Today there is a huge quantity of terrestrial fibre optic infrastructure in Africa, over a million kilometres by some accounts. Much of this fibre is underutilised and the chief barrier to its utilisation is not demand but price.
In East Africa, one can expect to pay between $25 and $100 per Mbps for terrestrial wholesale capacity depending on route, distance, and capacity. This is arguably a lot cheaper than it has been in the past but the price could be signficantly lower to the benefit of all.
Lower backhaul network prices make municipal fibre networks more economically attractive for cities outside the main undersea cable landing points. Low backhaul costs make it appealing for new operators to enter the market.
NATIONAL GOVERNMENTS ARE NOT TREATING FIBRE OPTIC BACKHAUL AS INFRASTRUCTURE
The problem starts when national governments invest in national fibre optic backhaul networks and use the “market” as a guide to their pricing.
Both the Kenyan and South African governments are considering what to do with their state fibre assets and are exploring options of partial sell-offs or privatisation. An unexplored option would be to organise the sell-off of government capacity through a Special Purpose Vehicle or SPV.

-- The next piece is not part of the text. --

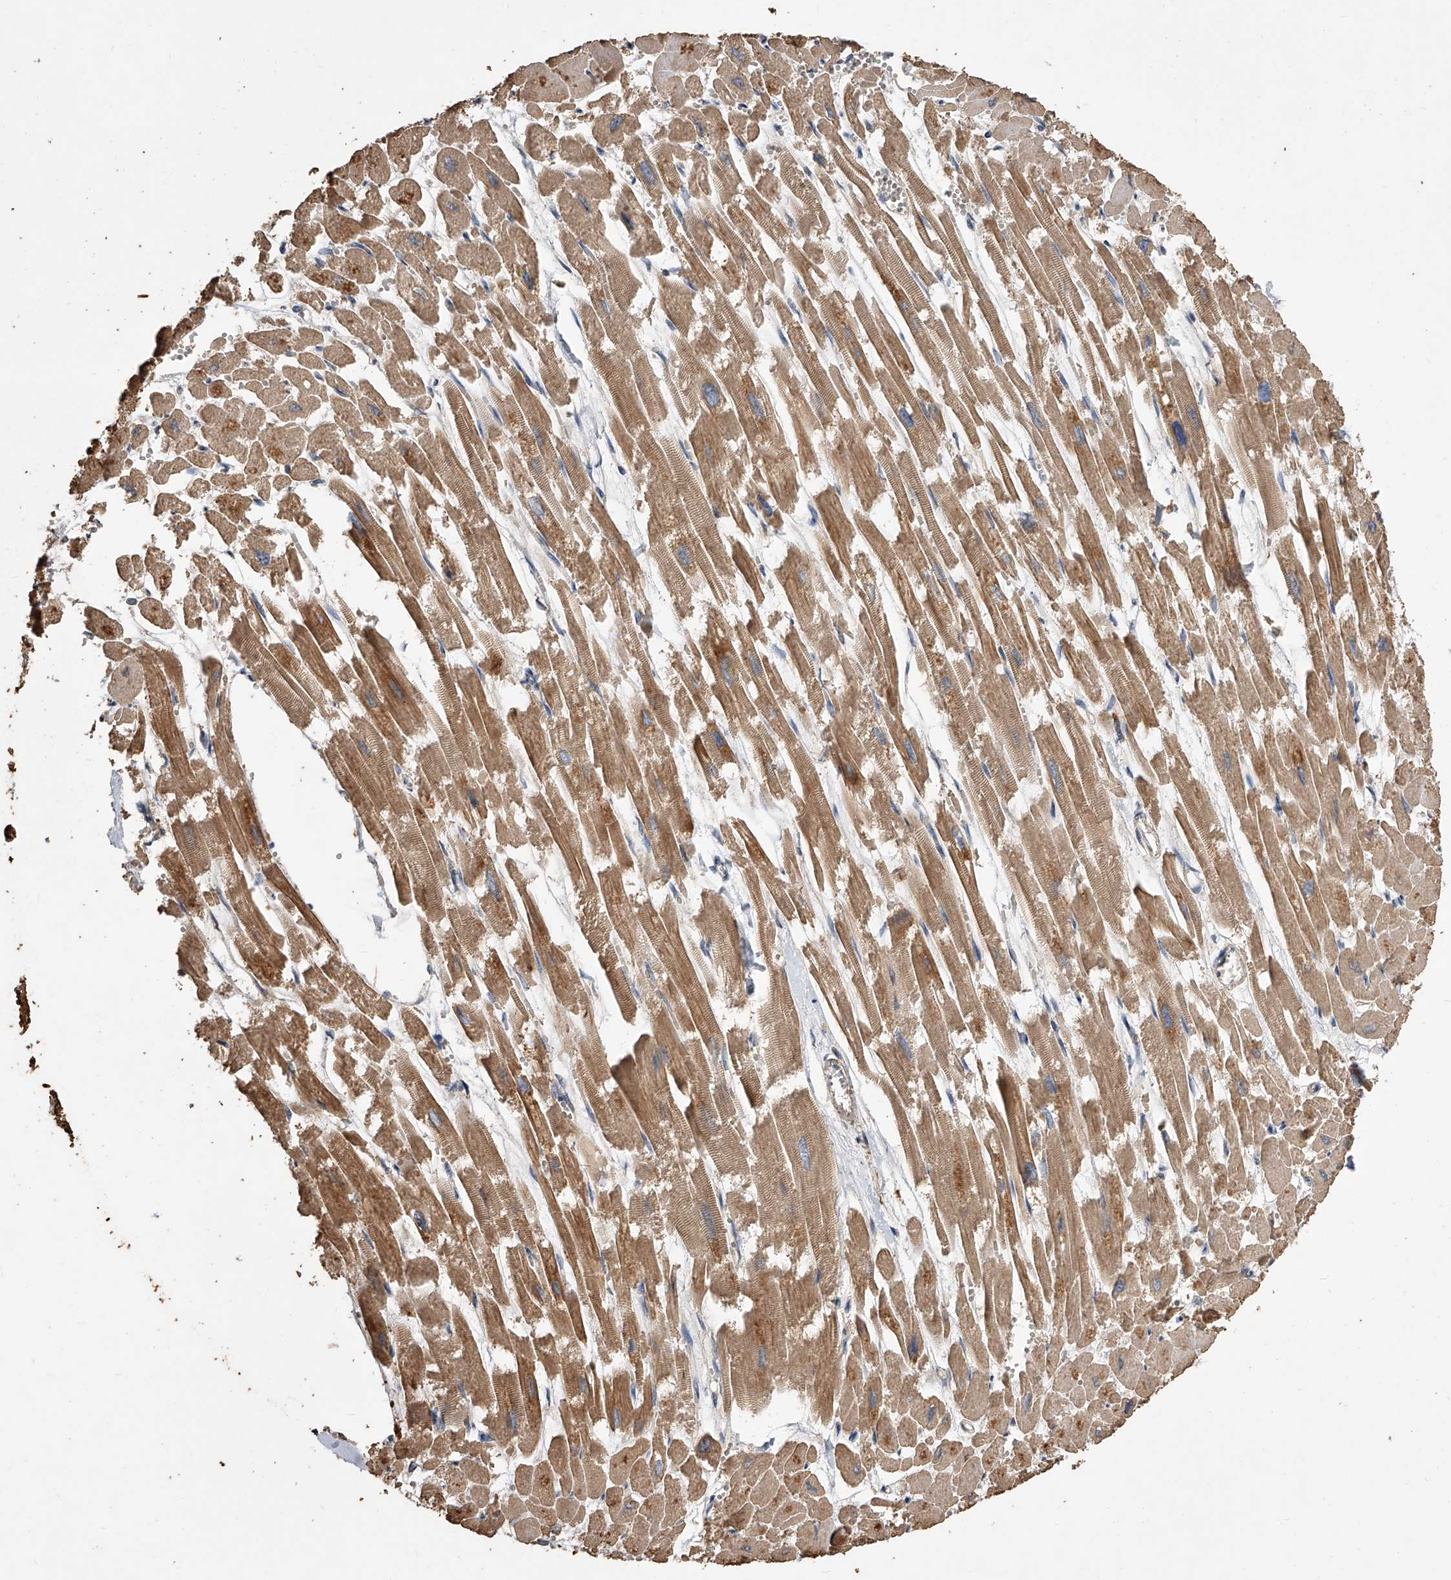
{"staining": {"intensity": "moderate", "quantity": ">75%", "location": "cytoplasmic/membranous"}, "tissue": "heart muscle", "cell_type": "Cardiomyocytes", "image_type": "normal", "snomed": [{"axis": "morphology", "description": "Normal tissue, NOS"}, {"axis": "topography", "description": "Heart"}], "caption": "About >75% of cardiomyocytes in normal heart muscle demonstrate moderate cytoplasmic/membranous protein expression as visualized by brown immunohistochemical staining.", "gene": "LTV1", "patient": {"sex": "male", "age": 54}}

The benefit that an SPV would offer is to open up investment to a consortium of smaller operators. In order to make this work, the government would need to create a loan/financing vehicle that would enable smaller operators to participate in the SPV.
Driving down the cost of fibre backbones is an essential ingredient in achieving affordable access for all. Opening fibre optic backbone ownership to smaller operators will generate capital that can be used to expand the network, increasing its value.